A study published in the November Journal of the American Veterinary Medical Association really drives home the risk of damage to the colon from phenylbutazone use.
Twelve healthy adult horses were given the upper normal dose of phenylbutazone (about 4 grams/day for most horses) for 21 days. Two of the horses developed colitis, and all of them had evidence of subclinical colitis with ”leakage” of blood protein/albumin into the colon, a drop in neutrophil counts, and increased arterial blood flow to the colon. The drug also influenced fermentation of fiber in the colon, with a drop in the volatile fatty acid acetate, a by-product of fermentation that is an important energy source for horses.
Phenylbutazone is an effective and inexpensive anti-inflammatory drug in horses but, as with any drug, it comes with a benefit versus risk profile. It is meant to be used only for short term, days not weeks or months. In addition to negative effects on the stomach and colon, phenylbutazone is well documented to interfere with soft tissue and bone healing.
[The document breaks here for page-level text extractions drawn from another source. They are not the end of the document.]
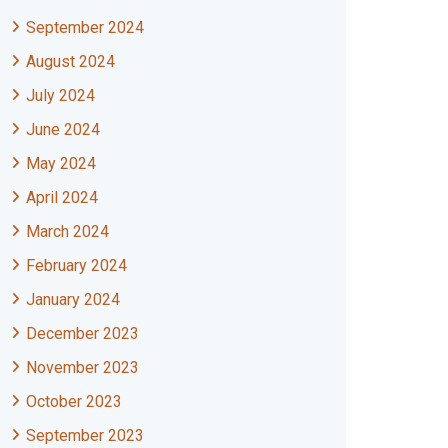
September 2024
August 2024
July 2024
June 2024
May 2024
April 2024
March 2024
February 2024
January 2024
December 2023
November 2023
October 2023
September 2023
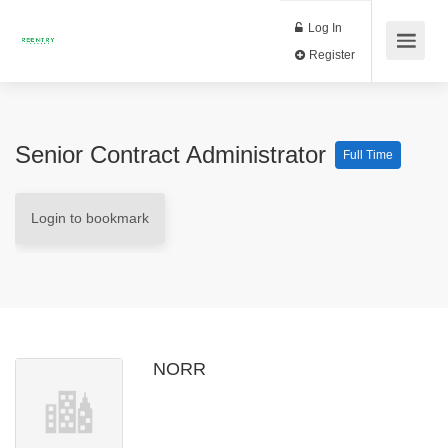
Log In
Register
Senior Contract Administrator
Full Time
Login to bookmark
NORR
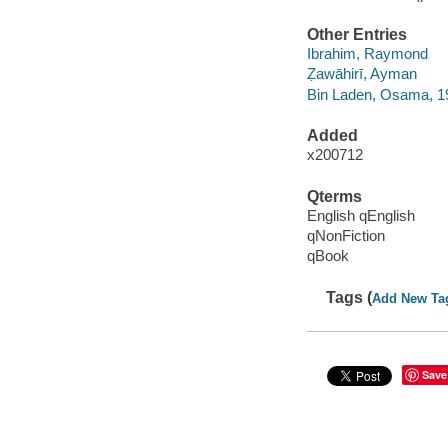
Other Entries
Ibrahim, Raymond
Ẓawāhirī, Ayman
Bin Laden, Osama, 1
Added
x200712
Qterms
English qEnglish
qNonFiction
qBook
Tags (
Add New Ta
Save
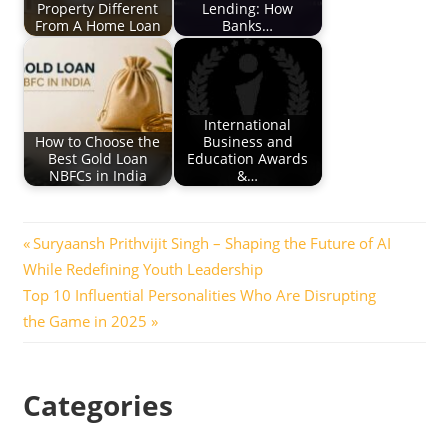
Property Different
Lending: How
From A Home Loan
Banks…
International
How to Choose the
Business and
Best Gold Loan
Education Awards
NBFCs in India
&…
Post
Previous
Suryaansh Prithvijit Singh – Shaping the Future of AI
Post:
While Redefining Youth Leadership
navigation
Next
Top 10 Influential Personalities Who Are Disrupting
Post:
the Game in 2025
Categories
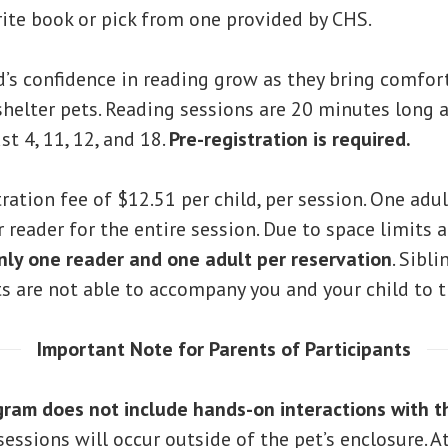
rite book or pick from one provided by CHS.
d’s confidence in reading grow as they bring comfor
helter pets. Reading sessions are 20 minutes long a
t 4, 11, 12, and 18.
Pre-registration is required.
tration fee of $12.51 per child, per session. One adu
reader for the entire session. Due to space limits 
nly one reader and one adult per reservation
. Sibl
ts are not able to accompany you and your child to t
Important Note for Parents of Participants
gram does not include hands-on interactions with t
essions will occur outside of the pet’s enclosure. A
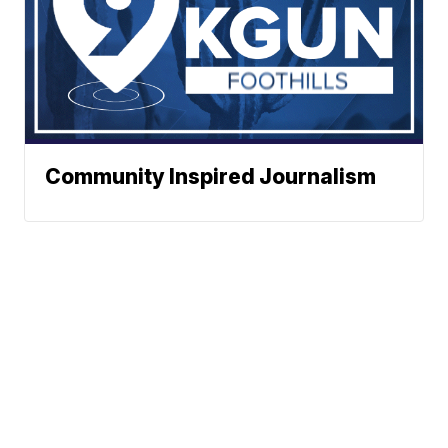
Community Inspired Journalism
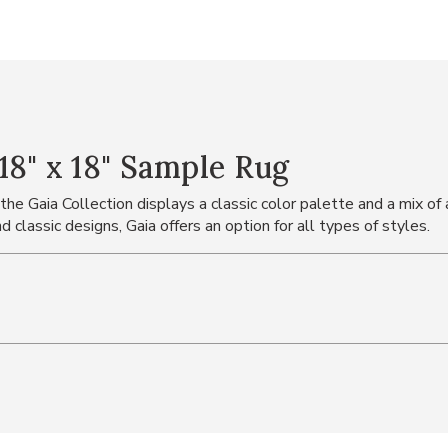
8" x 18" Sample Rug
 Gaia Collection displays a classic color palette and a mix of a
 classic designs, Gaia offers an option for all types of styles.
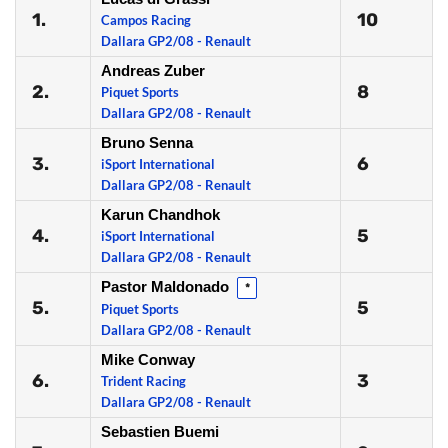
1.
10
Campos Racing
Dallara GP2/08 - Renault
Andreas Zuber
2.
8
Piquet Sports
Dallara GP2/08 - Renault
Bruno Senna
3.
6
iSport International
Dallara GP2/08 - Renault
Karun Chandhok
4.
5
iSport International
Dallara GP2/08 - Renault
Pastor Maldonado
*
5.
5
Piquet Sports
Dallara GP2/08 - Renault
Mike Conway
6.
3
Trident Racing
Dallara GP2/08 - Renault
Sebastien Buemi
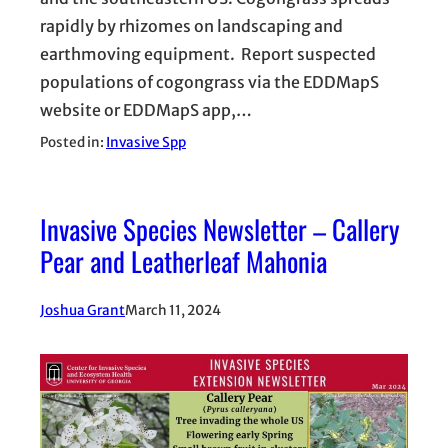
rapidly by rhizomes on landscaping and
earthmoving equipment. Report suspected
populations of cogongrass via the EDDMapS
website or EDDMapS app,…
Posted in:
Invasive Spp
Invasive Species Newsletter – Callery
Pear and Leatherleaf Mahonia
Joshua Grant
March 11, 2024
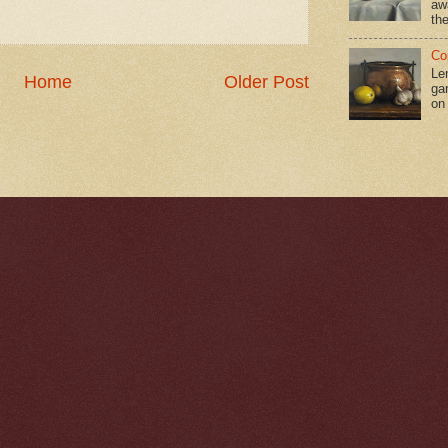
aw
the
Co
Le
Home
Older Post
gar
on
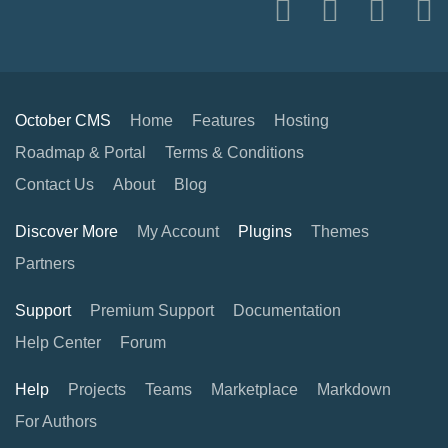
October CMS
Home
Features
Hosting
Roadmap & Portal
Terms & Conditions
Contact Us
About
Blog
Discover More
My Account
Plugins
Themes
Partners
Support
Premium Support
Documentation
Help Center
Forum
Help
Projects
Teams
Marketplace
Markdown
For Authors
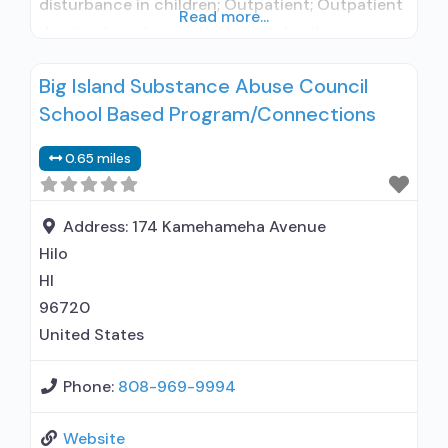
disturbance in children; Outpatient; Outpatient
Read more...
day treatment or partial hospitalization;
Intensive outpatient treatment; Regular
Big Island Substance Abuse Council
outpatient treatment; No formal relationship
School Based Program/Connections
with prescribing entity; Accepts clients using
medication assisted treatment for alcohol use
0.65 miles
disorder but prescribed elsewhere; No formal
relationship with prescribing entity; Accepts
clients
Address:
174 Kamehameha Avenue
Hilo
HI
96720
United States
Phone:
808-969-9994
Website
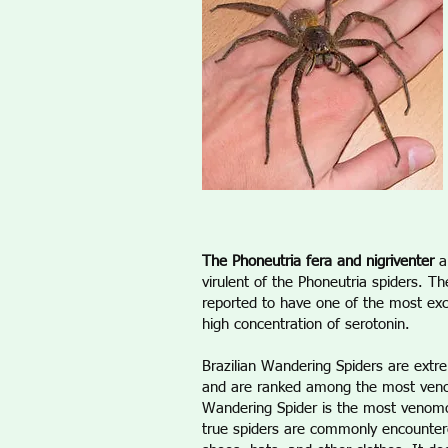
The Phoneutria fera and nigriventer
a
virulent of the Phoneutria spiders. Th
reported to have one of the most excr
high concentration of serotonin.
Brazilian Wandering Spiders are ext
and are ranked among the most venom
Wandering Spider is the most venomo
true spiders are commonly encountere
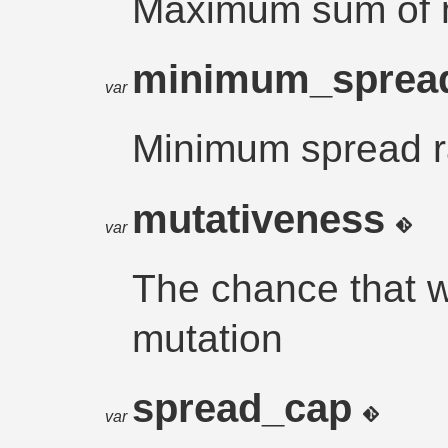
Maximum sum of m
minimum_sprea
var
Minimum spread r
mutativeness
var
The chance that w
mutation
spread_cap
var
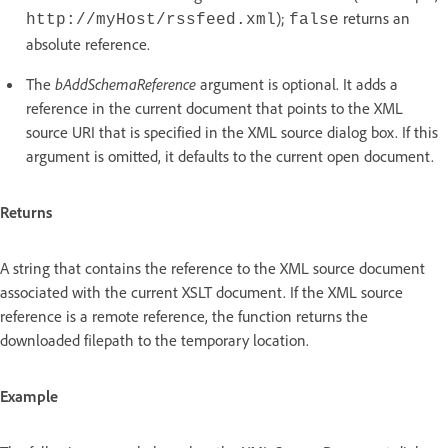
);
returns an
http://myHost/rssfeed.xml
false
absolute reference.
The
bAddSchemaReference
argument is optional. It adds a
reference in the current document that points to the XML
source URI that is specified in the XML source dialog box. If this
argument is omitted, it defaults to the current open document.
Returns
A string that contains the reference to the XML source document
associated with the current XSLT document. If the XML source
reference is a remote reference, the function returns the
downloaded filepath to the temporary location.
Example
In the normal course of recovery from a traumatic or surgical injury, the acute inflammatory response, and therefore the worst of the pain, should be gone in 3 to 5 days. If it’s not, veterinary reevaluation to find out why is indicated. You can also decrease the need for pain medications by using ice or cold water and alternative topical anti-inflammatories like Sore No-More liniment (see page 3 for article on liniments).